* _Work request_
Search the records for the word "greiðslur" and pick out every line that has it.

* _Supplied entries_
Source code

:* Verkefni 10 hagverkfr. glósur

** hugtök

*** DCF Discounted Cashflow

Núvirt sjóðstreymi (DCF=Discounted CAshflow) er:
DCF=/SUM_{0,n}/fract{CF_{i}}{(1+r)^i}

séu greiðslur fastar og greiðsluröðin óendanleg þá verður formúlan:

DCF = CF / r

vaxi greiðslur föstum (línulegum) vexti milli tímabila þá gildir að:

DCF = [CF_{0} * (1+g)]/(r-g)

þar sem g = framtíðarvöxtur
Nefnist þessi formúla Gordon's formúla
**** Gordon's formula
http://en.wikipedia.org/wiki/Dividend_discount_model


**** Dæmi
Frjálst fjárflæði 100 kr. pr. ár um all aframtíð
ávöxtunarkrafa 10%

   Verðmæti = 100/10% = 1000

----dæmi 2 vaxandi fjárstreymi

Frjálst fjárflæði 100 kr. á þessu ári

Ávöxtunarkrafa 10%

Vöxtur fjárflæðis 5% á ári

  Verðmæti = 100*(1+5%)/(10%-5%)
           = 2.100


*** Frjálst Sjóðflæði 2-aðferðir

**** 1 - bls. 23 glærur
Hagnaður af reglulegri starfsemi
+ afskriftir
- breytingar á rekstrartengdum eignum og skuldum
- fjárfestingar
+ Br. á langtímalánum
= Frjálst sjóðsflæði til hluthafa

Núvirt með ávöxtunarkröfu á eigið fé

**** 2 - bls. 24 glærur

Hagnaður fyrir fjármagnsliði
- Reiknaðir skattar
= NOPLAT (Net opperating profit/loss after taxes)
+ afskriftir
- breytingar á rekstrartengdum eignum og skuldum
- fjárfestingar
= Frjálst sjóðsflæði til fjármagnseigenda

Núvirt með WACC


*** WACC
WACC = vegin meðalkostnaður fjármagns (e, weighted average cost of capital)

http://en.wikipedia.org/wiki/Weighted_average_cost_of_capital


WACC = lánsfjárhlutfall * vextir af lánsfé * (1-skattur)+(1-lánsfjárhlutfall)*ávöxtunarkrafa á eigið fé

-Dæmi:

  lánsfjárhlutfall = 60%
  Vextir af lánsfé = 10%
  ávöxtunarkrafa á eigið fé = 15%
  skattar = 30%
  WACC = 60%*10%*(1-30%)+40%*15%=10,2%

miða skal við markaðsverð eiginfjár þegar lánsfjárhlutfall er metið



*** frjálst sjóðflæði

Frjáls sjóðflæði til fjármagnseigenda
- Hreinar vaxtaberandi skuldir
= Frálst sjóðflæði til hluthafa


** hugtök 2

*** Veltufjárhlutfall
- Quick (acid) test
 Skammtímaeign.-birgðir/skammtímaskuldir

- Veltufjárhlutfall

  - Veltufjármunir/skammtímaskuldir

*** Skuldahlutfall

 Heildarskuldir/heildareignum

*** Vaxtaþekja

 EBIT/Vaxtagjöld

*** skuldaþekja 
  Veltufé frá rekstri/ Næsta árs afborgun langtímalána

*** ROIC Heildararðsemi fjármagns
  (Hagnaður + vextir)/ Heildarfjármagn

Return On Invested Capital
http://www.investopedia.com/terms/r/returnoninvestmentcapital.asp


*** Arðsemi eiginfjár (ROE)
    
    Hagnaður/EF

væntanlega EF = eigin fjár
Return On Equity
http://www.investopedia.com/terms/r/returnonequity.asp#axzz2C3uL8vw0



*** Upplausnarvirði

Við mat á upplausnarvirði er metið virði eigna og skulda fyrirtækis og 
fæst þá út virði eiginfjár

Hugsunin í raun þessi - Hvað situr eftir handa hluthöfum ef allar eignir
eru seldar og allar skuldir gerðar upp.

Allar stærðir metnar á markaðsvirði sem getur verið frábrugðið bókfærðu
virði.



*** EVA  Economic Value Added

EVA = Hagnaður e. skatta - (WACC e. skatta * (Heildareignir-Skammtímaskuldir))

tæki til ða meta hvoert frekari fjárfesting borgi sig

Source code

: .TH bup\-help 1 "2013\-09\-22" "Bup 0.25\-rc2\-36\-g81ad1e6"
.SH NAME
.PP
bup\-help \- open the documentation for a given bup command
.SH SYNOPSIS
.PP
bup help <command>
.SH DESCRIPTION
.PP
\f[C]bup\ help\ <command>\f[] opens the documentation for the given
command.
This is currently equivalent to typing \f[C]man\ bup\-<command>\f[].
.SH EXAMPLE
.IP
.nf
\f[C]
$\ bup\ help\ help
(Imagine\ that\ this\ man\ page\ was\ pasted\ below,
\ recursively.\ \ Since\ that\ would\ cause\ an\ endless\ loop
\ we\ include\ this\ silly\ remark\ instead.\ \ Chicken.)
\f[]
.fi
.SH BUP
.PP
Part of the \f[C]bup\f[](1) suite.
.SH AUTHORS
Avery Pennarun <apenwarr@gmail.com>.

* _Task solution_
séu greiðslur fastar og greiðsluröðin óendanleg þá verður formúlan:
vaxi greiðslur föstum (línulegum) vexti milli tímabila þá gildir að:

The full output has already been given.